Di recente ho letto un articolo, di contenuto giornalistico indefinibile, sul primo omicidio che avrebbe commesso Totò Riina. Non era riportata l’identità della vittima né la data del delitto, neanche una vaga indicazione di dove era stato compiuto, senza nome anche il magistrato che aveva svelato il mistero e a quanto pare aperto un’indagine. Una fantastica storia che, testuale, «riaffiora nel giorno in cui morì Maradona». Effetti speciali.

Gli influencer dell’antimafia

Poi ci sono gli influencer dell’antimafia che non fanno paura alla mafia, poi ancora ci sono i talk show che in un’ora e mezza pretendono di ribaltare trent’anni di processi. È lo stordimento che ci accompagna verso quest’altra celebrazione della strage del 23 maggio e che per il secondo anno consecutivo, a causa del Covid, ci sarà senza le famose “navi della legalità” che approdano ai moli del porto di Palermo. Sempre più stanca la cerimonia dentro l’aula bunker, nel 2020 disertata da molti per i troppi pennacchi e per l’insopportabile retorica. Falcone e Borsellino, Borsellino e Falcone, esibiti come santini, agitati – il copione è il solito – come il bene contro il male. Siamo sempre al western. Ma cos’è diventata la mafia oggi, quale evoluzione ha avuto dopo quel 23 maggio e quel 19 luglio, nessuno ce lo sa o ce lo vuole spiegare.
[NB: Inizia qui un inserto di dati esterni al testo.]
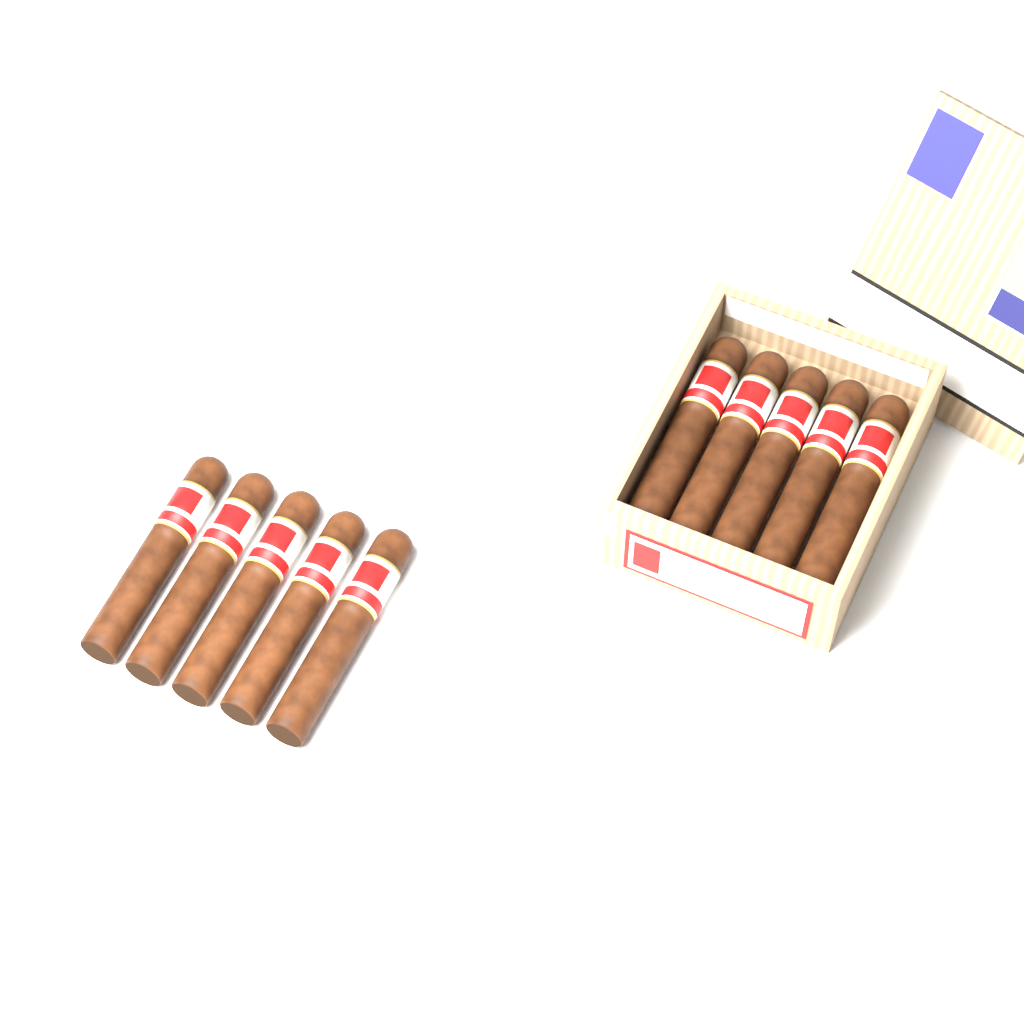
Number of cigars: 10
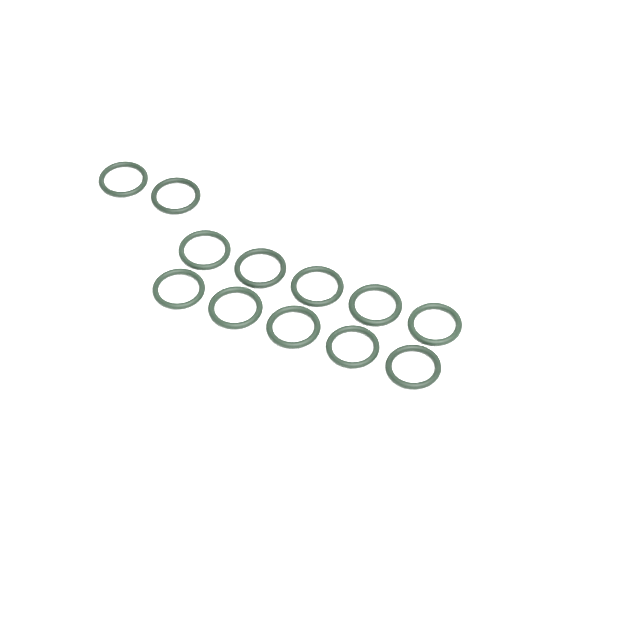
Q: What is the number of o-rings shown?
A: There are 12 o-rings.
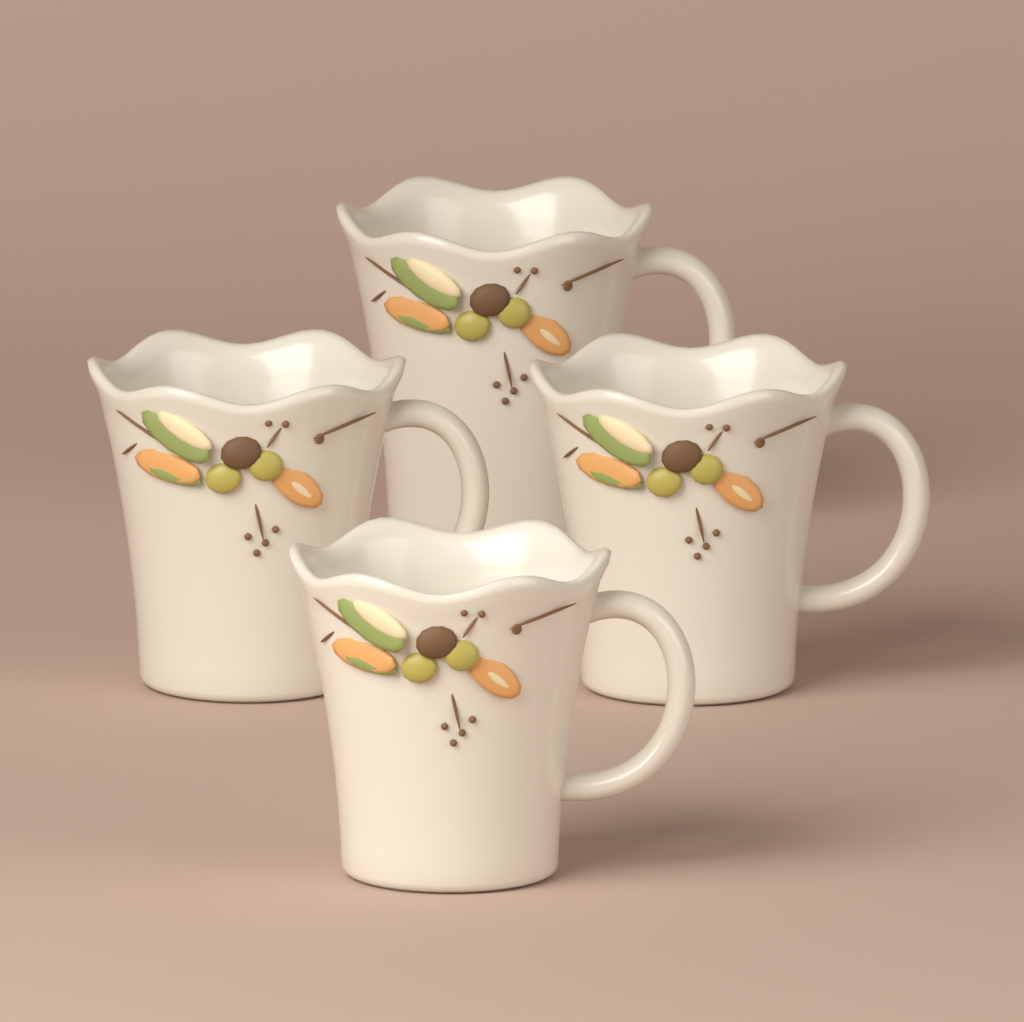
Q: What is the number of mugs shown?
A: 4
Periodicamente ci offrono in pasto gli avanzi dei Corleonesi, i feroci allevatori dei Nebrodi, qualche malacarne ragusano presentato come Al Capone o l’ultimo vivandiere (sempre “insospettabile”) di Matteo Messina Denaro che intanto continua la sua latitanza. Ma è davvero questa la mafia che comanda quasi trent’anni dopo le stragi, è davvero questa quell’organizzazione potentissima che non ha mai nascosto l’ambizione di essere “classe dirigente”, che muove così ingenti capitali da condizionare politica ed economia?

Nei convegni e nei “pensatoi” si parla e si straparla di una mafia stellare (senza però mai fare un nome) e poi però i resoconti quotidiani delle retate ci consegnano l’estorsore beccato con la bottiglia di benzina che dà fuoco al negozio, i disperati dello Zen che si fanno la guerra a colpi di post su Facebook, il boss ultraottantenne spacciato come il futuro che avanza in Cosa Nostra. Si citano a memoria le frasi del giudice Falcone come al catechismo. Una fra le più gettonate: follow the money, segui i soldi. Ma quante indagini sul grande riciclaggio di denaro sono partite negli ultimi anni? Se le contiamo, forse non arrivano alle dita di una mano.

Il «luogo delle strage»

Cosa è oggi il sistema criminale italiano? È quello dei poteri apertamente illegali o piuttosto quello dei poteri legali che si muovono illegalmente e naturalmente in combutta con le mafie? Chissà, che ne direbbe Falcone se fosse ancora fra noi.

L’ultima volta che sono andato sul «luogo della strage» è stato quattro anni fa, per l’anniversario del quarto di secolo. Sono tornato sul cratere, dove il 23 maggio c’era l’inferno e dove – là sopra, sulla collina – c’è ancora il casotto dell’acquedotto dove Brusca era appostato con il radiocomando. Sotto, da una parte, c’è il giardino della memoria che ha voluto Tina Montinaro, la moglie di Antonio, uno degli angeli custodi di Falcone. Dall’altra parte invece c’è un piccolo villaggio costruito proprio ai margini del cratere, una trentina di villette color pastello attraversate da stradine che portano il nome dei poliziotti e dei magistrati uccisi a Palermo. L’area sulla quale sorge il villaggio faceva parte di un’operazione immobiliare citata nella relazione prefettizia che, nel 2012, ha portato allo scioglimento per mafia del comune di Isola delle Femmine. Fra un incrocio e l’altro gli operai del gas hanno sistemato una centrale per la distribuzione del metano, un parallelepipedo di acciaio con un’avvertenza bene in vista: «Area in cui può formarsi un’atmosfera esplosiva». Molto sinistro.

Il «luogo della strage» è a qualche passo e non è in territorio di Capaci come sempre scriviamo – e per primo io – ma in territorio di Isola delle Femmine. In alcuni atti ufficiali, dopo ventinove anni, non viene più neanche richiamata la località dove Falcone è stato assassinato. Un’altra piccola rimozione. È Capaci, per tutti. Qualcuno obietterà che è un dettaglio irrilevante. Ma cosa c’è di irrilevante in fondo a quel cratere?